In 1996, in Washington State, I had my first-ever rock chip of my windshield.
It was a good one: a fist-sized rock, nestled deep inside a load of freshly felled timber being hauled down I-5, got jostled enough to pop out, bounce on the pavement, and aim right for my windshield.
As I said, it was my first — after 18 years of driving all over the country. In the 24 years since I’ve gotten at least 2-3.
My theory (which I’m willing to cede to anyone willing to study it) is that the incidence of windshield cracks and chips is an indicator of the health of our national infrastructure.

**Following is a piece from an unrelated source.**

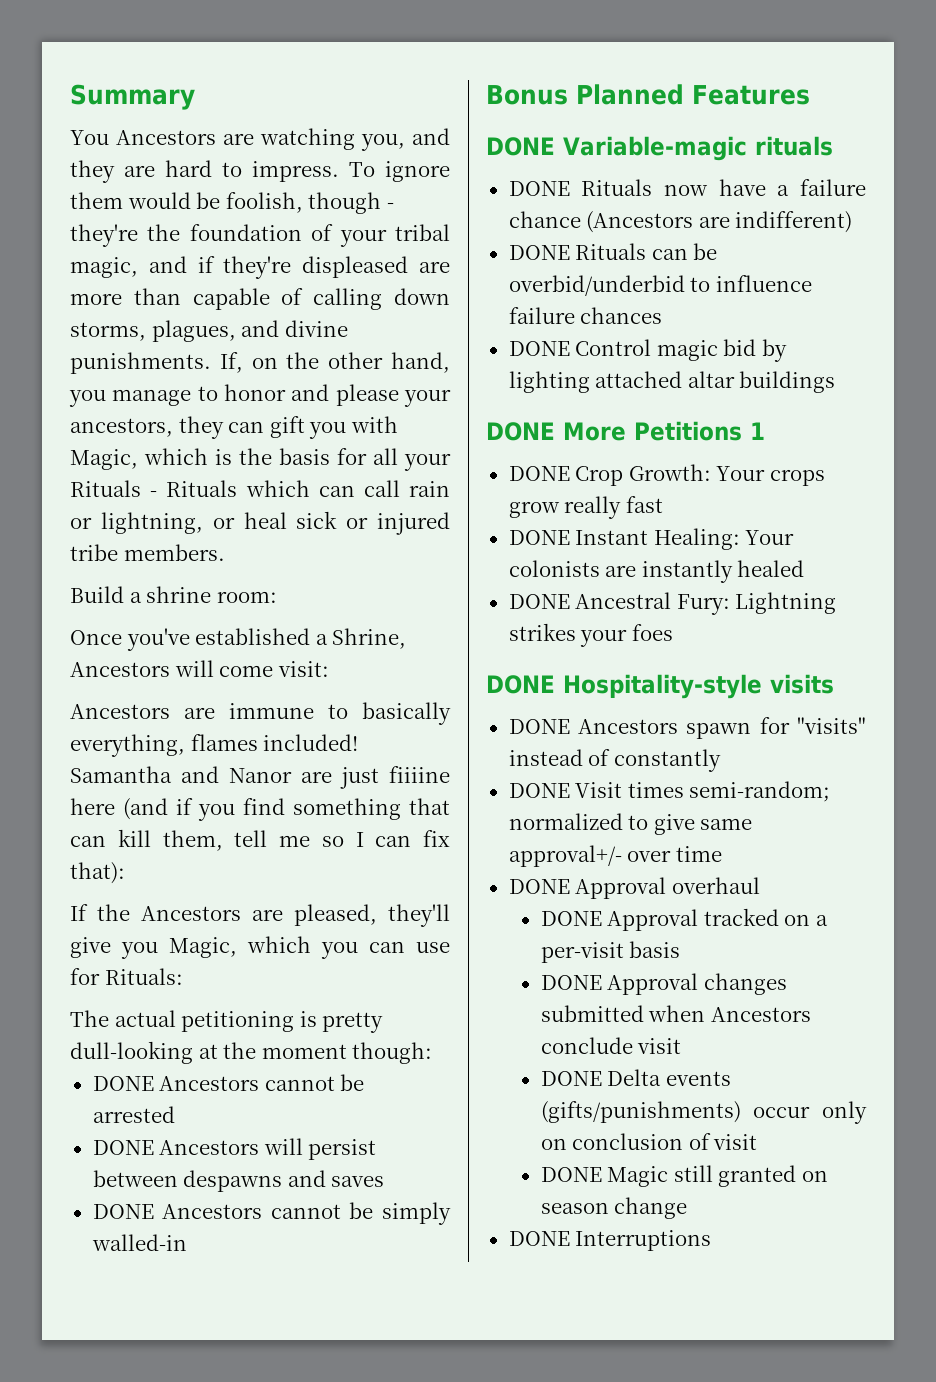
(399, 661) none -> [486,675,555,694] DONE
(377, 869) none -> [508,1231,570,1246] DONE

I used to joke back in the 90s that our nation’s love affair with SUVs coincided with the wearing-down of roads everywhere. Rather than insist on better-maintained roads, we all just tacitly agreed to buy vehicles that could go off-road on our own streets…
As a kid, I don’t recall my parents driving on chughole-filled roads unless we were on dirt or gravel. They were there but patched promptly. Bridges and overpasses were not graded on a national list of degrees of decrepitude. As a nation, we were the envy of the world, infrastructure-wise. Here in little old Oklahoma, we were the beneficiaries of programs in the 50s and 60s that created a maritime shipping corridor (McClellan-Kerr waterway), terminating at the Port of Catoosa — over 1,100 nautical miles from the Gulf of Mexico. Because of that investment, products and raw materials were unloaded in Muskogee and were promptly repackaged or manufactured into other products at local factories.
There are a ton of prerequisites necessary to create a great society, and infrastructure is a big one. About the time all our postwar investment started to require new injections of capital, we chose as a nation to spend in other directions. Suddenly BIG GOVERNMENT was bad, and without mentioning it specifically, that meant reducing maintenance costs from the annual budgets. Doing what we do best: pass the buck to the next generation.
Of course, this didn’t happen in a vacuum: at the same time, municipalities of all sizes extended their local infrastructure farther and farther out, running water, sewer, and electricity out to new suburbs, which require roads and supposedly increase the engine speed of the economy. Which in turn require more maintenance costs.
We’ve seen an example of infrastructure maintenance fail on a macro scale last week in Texas particularly, where the state’s ERCOT (Electric Reliability Council of Texas) apparently urged but did not mandate all energy producers to maintain adequate generation reserve capabilities, leading to energy blackouts, frozen water pipes, etc., etc.
Research seems to point to our warming of the polar areas creates more instability in the jet stream buffer, which normally keeps such arctic blasts penned up. The same global forces that create stronger and longer hurricane seasons, and more coastal flooding, creates super-strong winter events. Poor Texas, being at the southern end of the central plains, gets a double-whammy.
So what are we to do?
Knowing our current political climate, are we to take our home energy needs into our own hands, much like we did with buying SUVs?
That’s an approach that’s becoming more feasible all the time: solar electricity on your own home gives you something better than the big generator on the pad next to the garage — an investment that will pay off over time and not be as much of an ongoing expense. Couple that with better home insulation, and possibly more modern heating/cooling approaches, and we’re personally in a better place if we can afford the investment.
The other approach: bite the bullet and recognize that “we broke it, we bought it.” Or engage citizen groups to decide, town by town, what is most important and in what order — it’s amazing what politicians can do when they’re convinced that their electorate really wants something. It may be that some places may decide to break the cycle — decide that their best interest is to consolidate investment in the city core, where that infrastructure is used to serve the greatest number.
So like so many things, it’s up to us to fix either for ourselves or for all of society. Because after all, we broke it by not keeping it maintained.